====== EXTRACTED ENTRIES

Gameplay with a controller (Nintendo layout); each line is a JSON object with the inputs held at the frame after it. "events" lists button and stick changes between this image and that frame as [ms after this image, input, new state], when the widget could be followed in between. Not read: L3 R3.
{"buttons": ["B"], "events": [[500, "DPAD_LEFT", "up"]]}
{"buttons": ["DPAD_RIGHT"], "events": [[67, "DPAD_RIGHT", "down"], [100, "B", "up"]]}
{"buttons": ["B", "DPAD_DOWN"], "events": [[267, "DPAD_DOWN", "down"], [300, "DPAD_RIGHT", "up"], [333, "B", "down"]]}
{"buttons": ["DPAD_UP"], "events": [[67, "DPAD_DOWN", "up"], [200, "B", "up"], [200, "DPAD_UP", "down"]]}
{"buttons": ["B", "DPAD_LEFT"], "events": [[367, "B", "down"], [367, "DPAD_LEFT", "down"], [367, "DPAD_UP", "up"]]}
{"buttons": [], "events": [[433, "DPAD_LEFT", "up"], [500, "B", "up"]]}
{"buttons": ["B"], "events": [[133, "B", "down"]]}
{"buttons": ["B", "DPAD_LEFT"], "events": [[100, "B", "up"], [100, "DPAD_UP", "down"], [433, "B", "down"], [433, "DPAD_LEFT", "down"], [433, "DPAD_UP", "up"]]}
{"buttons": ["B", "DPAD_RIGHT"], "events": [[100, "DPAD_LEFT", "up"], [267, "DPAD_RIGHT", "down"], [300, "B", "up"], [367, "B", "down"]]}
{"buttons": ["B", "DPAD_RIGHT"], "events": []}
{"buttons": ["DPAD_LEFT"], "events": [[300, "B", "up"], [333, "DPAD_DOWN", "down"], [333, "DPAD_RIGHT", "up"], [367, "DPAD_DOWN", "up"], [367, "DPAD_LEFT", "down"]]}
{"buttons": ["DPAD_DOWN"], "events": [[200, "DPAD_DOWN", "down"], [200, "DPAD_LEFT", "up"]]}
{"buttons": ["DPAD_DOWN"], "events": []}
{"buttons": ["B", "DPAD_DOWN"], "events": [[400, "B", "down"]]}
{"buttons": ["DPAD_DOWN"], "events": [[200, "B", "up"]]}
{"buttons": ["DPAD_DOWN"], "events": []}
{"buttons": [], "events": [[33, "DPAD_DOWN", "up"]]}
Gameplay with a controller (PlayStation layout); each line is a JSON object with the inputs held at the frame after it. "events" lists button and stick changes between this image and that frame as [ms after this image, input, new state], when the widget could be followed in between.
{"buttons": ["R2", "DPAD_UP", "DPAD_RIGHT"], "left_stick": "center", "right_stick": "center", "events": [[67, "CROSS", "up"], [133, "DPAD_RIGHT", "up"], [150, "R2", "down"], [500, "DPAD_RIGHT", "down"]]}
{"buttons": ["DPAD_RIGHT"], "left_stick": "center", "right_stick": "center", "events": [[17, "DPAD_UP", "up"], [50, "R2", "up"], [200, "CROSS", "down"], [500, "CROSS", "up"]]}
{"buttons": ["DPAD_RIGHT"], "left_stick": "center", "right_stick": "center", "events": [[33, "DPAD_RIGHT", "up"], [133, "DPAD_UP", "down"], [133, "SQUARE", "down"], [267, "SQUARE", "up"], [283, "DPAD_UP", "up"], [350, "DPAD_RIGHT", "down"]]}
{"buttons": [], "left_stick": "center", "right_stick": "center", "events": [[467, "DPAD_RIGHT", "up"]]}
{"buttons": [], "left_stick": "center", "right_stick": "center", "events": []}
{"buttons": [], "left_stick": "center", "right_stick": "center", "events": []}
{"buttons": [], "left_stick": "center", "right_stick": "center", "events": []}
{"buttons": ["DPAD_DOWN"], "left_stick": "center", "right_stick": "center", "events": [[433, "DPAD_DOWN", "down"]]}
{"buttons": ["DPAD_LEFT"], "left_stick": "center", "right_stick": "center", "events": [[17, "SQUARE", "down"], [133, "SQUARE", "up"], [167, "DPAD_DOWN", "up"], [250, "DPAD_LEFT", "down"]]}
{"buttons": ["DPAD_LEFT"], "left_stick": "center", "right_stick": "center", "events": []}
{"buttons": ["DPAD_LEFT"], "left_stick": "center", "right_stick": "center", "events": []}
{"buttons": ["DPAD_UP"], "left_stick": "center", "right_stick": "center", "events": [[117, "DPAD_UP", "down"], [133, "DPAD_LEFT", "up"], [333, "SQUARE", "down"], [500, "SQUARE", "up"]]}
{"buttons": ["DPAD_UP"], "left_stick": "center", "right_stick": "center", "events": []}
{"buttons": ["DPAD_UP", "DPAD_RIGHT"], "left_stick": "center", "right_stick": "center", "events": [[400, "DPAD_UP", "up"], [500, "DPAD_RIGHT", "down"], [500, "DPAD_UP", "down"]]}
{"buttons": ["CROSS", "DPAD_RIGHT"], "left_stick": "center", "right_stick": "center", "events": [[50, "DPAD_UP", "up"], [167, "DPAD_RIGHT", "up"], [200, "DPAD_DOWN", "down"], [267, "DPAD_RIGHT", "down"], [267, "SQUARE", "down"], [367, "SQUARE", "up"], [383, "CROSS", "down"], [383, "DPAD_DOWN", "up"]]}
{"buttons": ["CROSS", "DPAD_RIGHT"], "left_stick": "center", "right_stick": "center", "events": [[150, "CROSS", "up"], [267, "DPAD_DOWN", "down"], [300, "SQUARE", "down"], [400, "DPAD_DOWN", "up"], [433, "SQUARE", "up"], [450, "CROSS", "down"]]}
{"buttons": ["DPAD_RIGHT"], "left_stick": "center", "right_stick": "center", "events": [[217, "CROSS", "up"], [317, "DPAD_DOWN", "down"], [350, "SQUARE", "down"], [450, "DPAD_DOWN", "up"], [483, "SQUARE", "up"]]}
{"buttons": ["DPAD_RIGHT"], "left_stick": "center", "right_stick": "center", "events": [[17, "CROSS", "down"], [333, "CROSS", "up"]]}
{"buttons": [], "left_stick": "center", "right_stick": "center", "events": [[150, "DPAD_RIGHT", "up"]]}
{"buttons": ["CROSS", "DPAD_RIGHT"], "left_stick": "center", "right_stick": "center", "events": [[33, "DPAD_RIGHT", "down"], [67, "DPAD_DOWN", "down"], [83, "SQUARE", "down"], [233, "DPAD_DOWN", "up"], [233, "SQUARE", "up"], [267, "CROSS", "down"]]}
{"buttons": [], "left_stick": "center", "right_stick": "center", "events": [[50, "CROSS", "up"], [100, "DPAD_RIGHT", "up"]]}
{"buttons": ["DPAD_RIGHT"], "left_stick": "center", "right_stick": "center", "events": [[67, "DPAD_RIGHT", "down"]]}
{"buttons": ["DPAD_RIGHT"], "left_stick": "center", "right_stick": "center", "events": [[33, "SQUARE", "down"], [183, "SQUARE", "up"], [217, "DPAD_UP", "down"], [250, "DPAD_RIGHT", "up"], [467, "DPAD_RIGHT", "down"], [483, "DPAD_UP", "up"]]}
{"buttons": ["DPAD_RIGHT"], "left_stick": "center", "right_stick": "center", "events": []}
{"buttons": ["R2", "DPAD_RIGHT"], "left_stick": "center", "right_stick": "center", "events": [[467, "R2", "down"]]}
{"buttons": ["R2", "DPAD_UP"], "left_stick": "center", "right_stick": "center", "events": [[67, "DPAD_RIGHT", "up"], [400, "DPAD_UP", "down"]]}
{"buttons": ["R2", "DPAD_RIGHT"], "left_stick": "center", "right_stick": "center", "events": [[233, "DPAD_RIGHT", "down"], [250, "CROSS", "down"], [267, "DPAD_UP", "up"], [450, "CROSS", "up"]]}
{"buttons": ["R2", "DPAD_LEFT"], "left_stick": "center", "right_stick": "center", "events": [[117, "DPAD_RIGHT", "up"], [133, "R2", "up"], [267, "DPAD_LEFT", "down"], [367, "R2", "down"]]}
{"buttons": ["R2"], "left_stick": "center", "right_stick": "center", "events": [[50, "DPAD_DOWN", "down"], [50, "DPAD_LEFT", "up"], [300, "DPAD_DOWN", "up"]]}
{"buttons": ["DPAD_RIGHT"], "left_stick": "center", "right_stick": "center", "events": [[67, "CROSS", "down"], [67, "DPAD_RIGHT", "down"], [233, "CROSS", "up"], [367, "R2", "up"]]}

============

Among the entries above, count the lines that contain the word "controller" and give the number by itself.

2